Work order: Make an exact copy of all the data, pictures excluded.

━━ Records supplied ━━

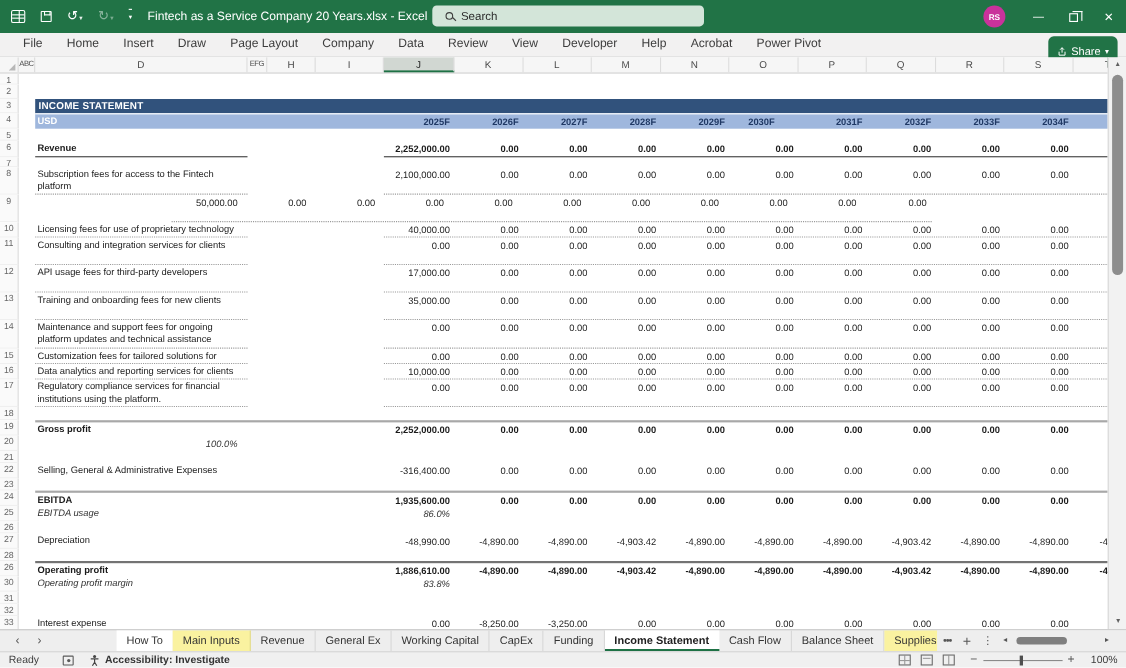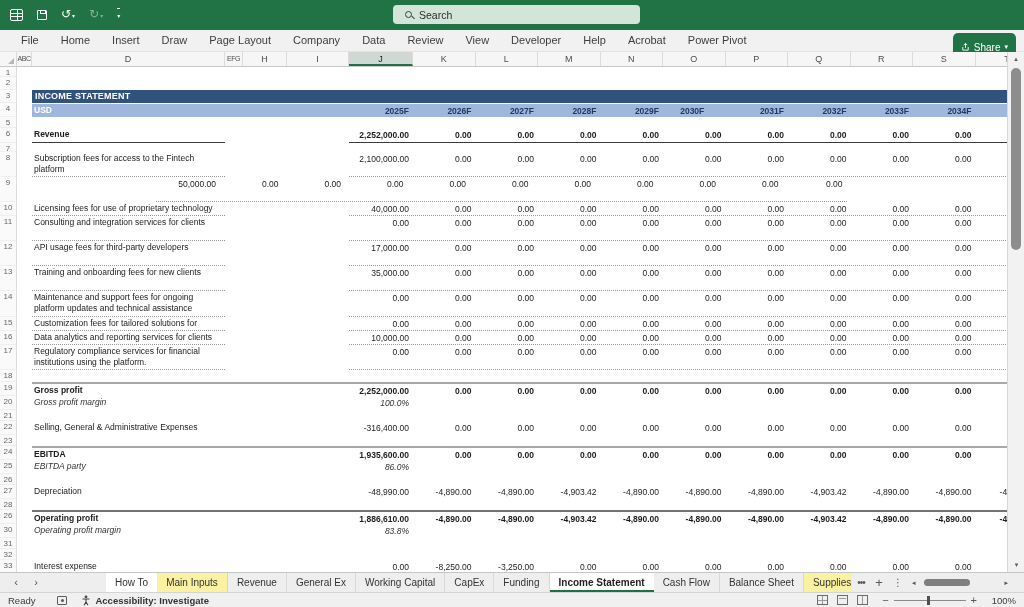--- a/index.html
+++ b/index.html
@@ -115,6 +115,7 @@
     <span class="glyph dim"><span>↻</span><span class="chev">▾</span></span>
     <span class="glyph qatmore"><span>▾</span></span>
   </div>
+  <span class="wintitle">Fintech as a Service Company 20 Years.xlsx  -  Excel</span>
   <div class="searchbox">
     <span class="mag"></span>
     <span class="searchtext">Search</span>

━━━

Solution to this task:
--- a/index.html
+++ b/index.html
@@ -115,6 +115,7 @@
     <span class="glyph dim"><span>↻</span><span class="chev">▾</span></span>
     <span class="glyph qatmore"><span>▾</span></span>
   </div>
+  <span class="wintitle">Fintech as a Service Company 20 Years.xlsx  -  Excel</span>
   <div class="searchbox">
     <span class="mag"></span>
     <span class="searchtext">Search</span>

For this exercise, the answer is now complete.